Strange world, la tenera umanità raccontata dalla Folchitto

Donne, sogni infranti e note divine, Barbara Folchitto firma la sue seconda regia, in scena al Teatro Le Maschere di Roma

Strange Word al Teatro Le Maschere di Roma

Due donne delle pulizie, un lungo tavolo ricolmo dei fasti di un banchetto consumato e un paio di guanti blu (oggetti scenici di Giuseppe Roselli e Christian Pilato), guanti languidi che sbucano da sotto la lunga tovaglia nivea. Un incipit trascinante dalle prime impressioni questo “Strange world”, scritto e diretto dall’attrice Barbara Folchitto, noto volto televisivo e cinematografico, che pure ha calcato in carriera parecchi palchi di teatro.

Esperienza efficace per chi ha evidentemente saputo come lei assorbire le giuste “vibes”, come si usa dire oggi, al fine di potersi sistemare adeguatamente dall’altro lato della scena, nell’ombra sempre un po’ spaventosa della regia. Accade spesso che gli attori si calino nei panni del regista, non sempre felicemente, quantomeno in teatro, non è il caso della Folchitto. Con “Strange world” ci regala al Teatro Le Maschere di Roma (in scena dal 12 al 15 gennaio) una scrittura intelligente, raffinata, “leggera” nel senso meno superficiale del termine, che sa sfiorare lo sguardo dello spettatore come una carezza.

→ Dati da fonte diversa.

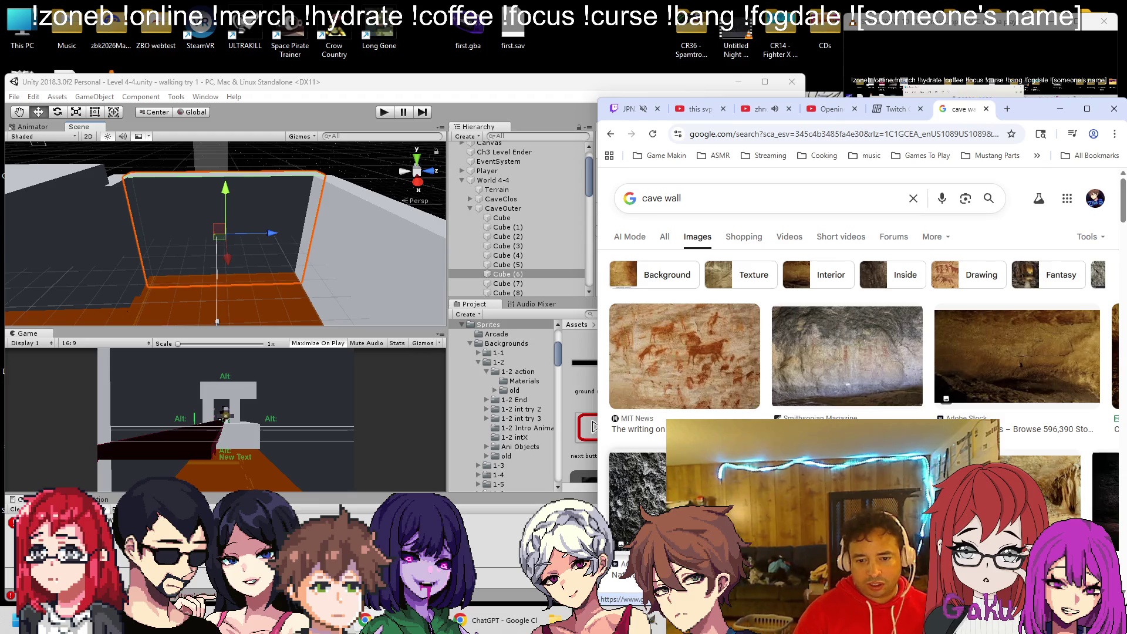
pyautogui.click(979, 340)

Marjia e Annamaria le protagoniste, provengono da radici lontane, che finiscono tuttavia per intrecciarsi in un presente talvolta rassegnato, talvolta ironico, che parla di sogni lasciati fuggire via con la gioventù, di affetti duri e promesse infrante. Marjia ha lasciato sua figlia lì dove lei è partita tanti anni prima, per non riuscire più a tornare, o quasi e Annamaria per accudire la madre ha dovuto rinunciare alla sua grande passione: il canto. Ma ecco i guanti blu, elettrica traccia pronta a ridare la scossa di un tempo che fu. Abbandonati forse da una danarosa signora impellicciata, dopo qualche fondo di champagne sorseggiato con allegria, sono il dolce pretesto per tornare indietro, immaginandosi per un attimo come la divina Piaf.

Annamaria canta e “spiccia” sorridente, mentre Marjia affonda nel dispiacere e nella malinconia. La confessione inaspettata e fulminante di un segreto, sarà l’occasione allora per Annamaria di farsi sentinella della collega-amica, spingendola con asprezza e affetto verso l’imperativo della sua vita: “andare avanti”. In un bel libro della Stancanelli: “Le attrici”, dove pure si giocava sul dualismo di personaggi femminili, c’era questa bella riflessione che mi sembra calzare a pennello sulla tenera umanità raccontata dalla Folchitto.

Giada Lorusso è Annamaria in Strange World

Diceva qualcosa come: “gli esseri umani non possono camminare all’indietro e hanno gli occhi solo davanti, nell’unica direzione in cui possono guardare”. L’anatomia forse crudele ci costringe dunque a alla visione “oltre”, proprio quella in cui l’inossidabile ottimismo di Annamaria, vorrebbe trascinare l’animo triste di Marjia, un personaggio che resta per questo sempre un po’ in ombra, ma non per il talento dell’interprete, presente all’appello.

Uno spettacolo molto interessante, soprattutto a partire dall’incipit, un quadro che colpisce subito gli occhi (scene e costumi di Francesca Di Giuliano), con la tavolata di bicchieri vuoti e quel tocco leggero di luce che rimbalza oltre la profondità dei calici da vedere “mezzi vuoti”, “mezzi pieni”, o più semplicemente come suggerirebbe Annamaria: “da svuotare”. Ottima prova d’attrici per Angela Sajeva e Giada Lorusso, quest’ultima anche in veste di cantante niente male, che grazie alle sue estensioni da mezzosoprano, ci regala per intensi attimi, fugaci brividi dell’usignolo francese Edith Piaf.

Bella la danza luci di Giuseppe Filipponio, convincente la regia, anche se, giova dirlo, si rimane un po’ con l’amaro in bocca, si ha come la sensazione di qualcosa lasciato in sospeso. Ma forse c’è pure una scelta stilistica in questa sorta di non-epilogo, dopotutto resta eterna la poesia della mancata fine, reale o presunta e in Strange world, di poesia non ne manca. Forse solo il titolo non sembra del tutto coerente coi contenuti e in qualche modo può portare “fuori strada”. Il tracciato narrativo è tuttavia forte e pieno di ritmo. Piacerebbe vederne ancora, forse è solo questo e questo dice tutto. Brave!